Real estate investors can also take advantage of numerous tax breaks and deductions that can help them save money during tax payments. In India, the latest round of rate changes in the GST regime has made the real estate landscape more conducive to investment activity by bringing down the associated costs of purchase. Following the changes, the GST charged on residential properties not part of the affordable housing segment has been reduced from 12 percent with Input Tax Credit (ITC) to 5% without ITC. For residential properties in the affordable housing segment, the chargeable GST is now reduced from 8 percent with ITC to 1 percent without ITC.

Also Read Why everyone must have an investment in Real Estate?


When it comes to REITs, the government has given them a pass-through status. In other words, the income that these companies generate and disburse to their shareholders as dividends will be considered as a flow-through entity, thereby avoiding double taxation.

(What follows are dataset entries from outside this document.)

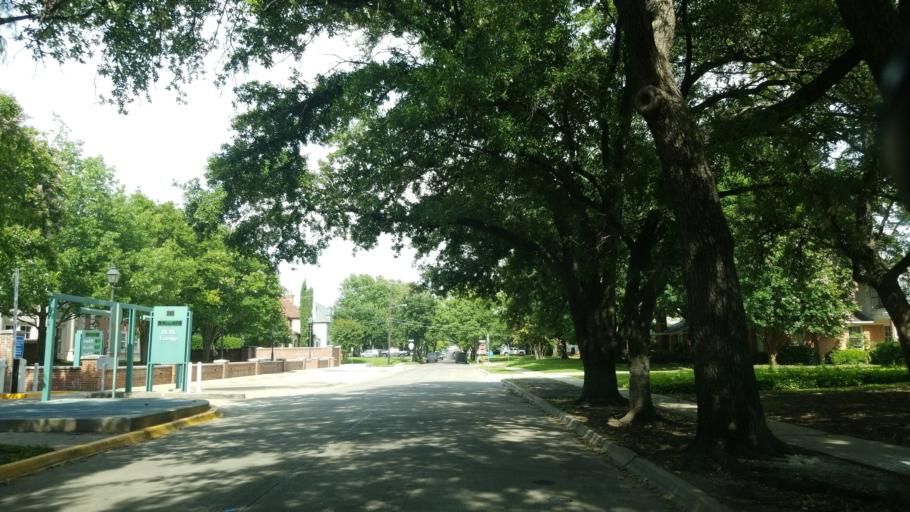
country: US
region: Texas
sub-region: Dallas County
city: University Park
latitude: 32.8644
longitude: -96.7996
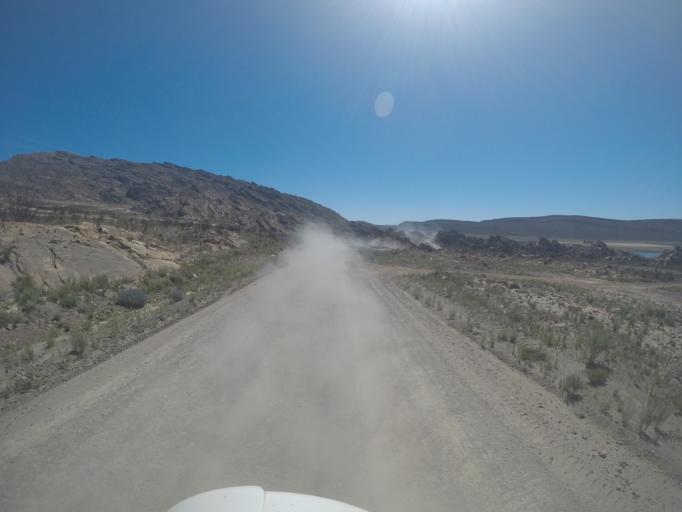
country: ZA
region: Western Cape
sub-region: Cape Winelands District Municipality
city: Ceres
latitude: -32.8493
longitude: 19.4456
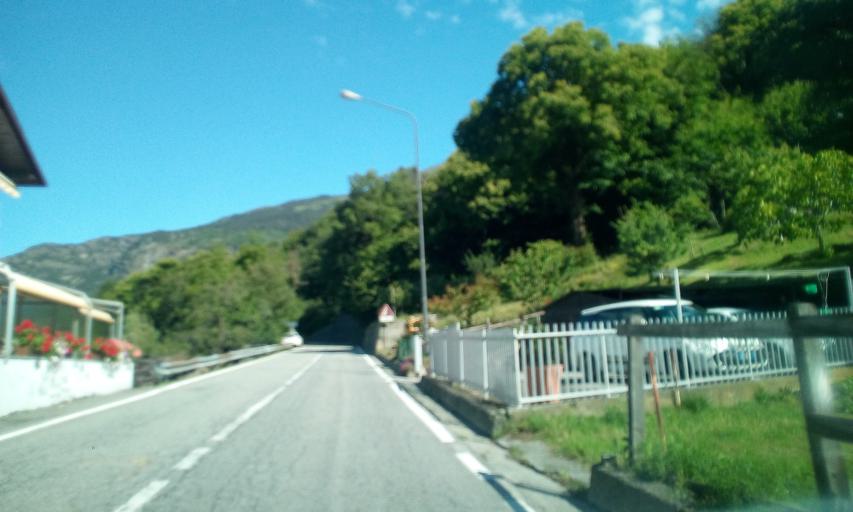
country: IT
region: Aosta Valley
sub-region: Valle d'Aosta
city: Saint-Vincent
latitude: 45.7530
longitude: 7.6660
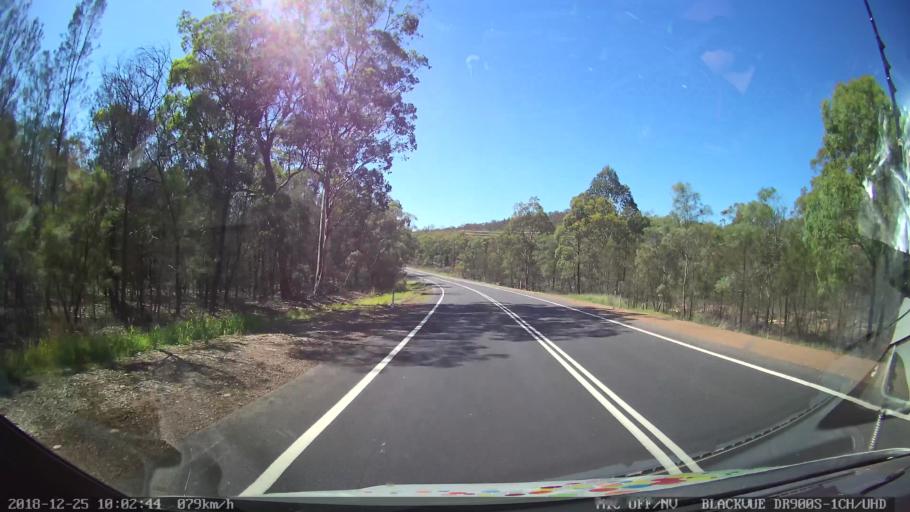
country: AU
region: New South Wales
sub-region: Upper Hunter Shire
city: Merriwa
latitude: -32.2216
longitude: 150.4650
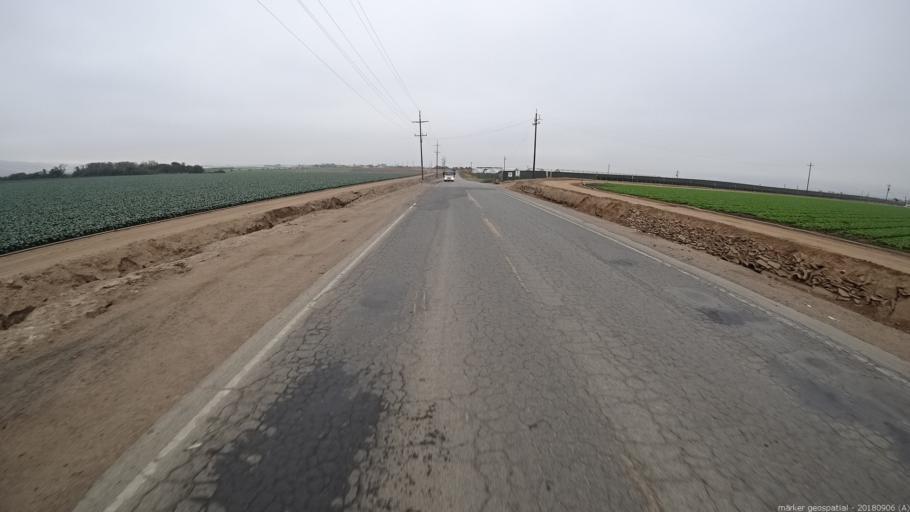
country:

In light of the pandemic-induced uncertainty, investors are understandably weighing multiple options before deciding where to put their money. Considering the various benefits real estate has to offer in terms of short- and long-term dividends, low risk, sector stability, and financial security, experts are expecting Indian investors to increasingly invest in this space in the foreseeable future. The best time to buy property for end use is now. The best time to buy property for investment is now. Liquid or concrete, real estate as an investment class has never disappointed.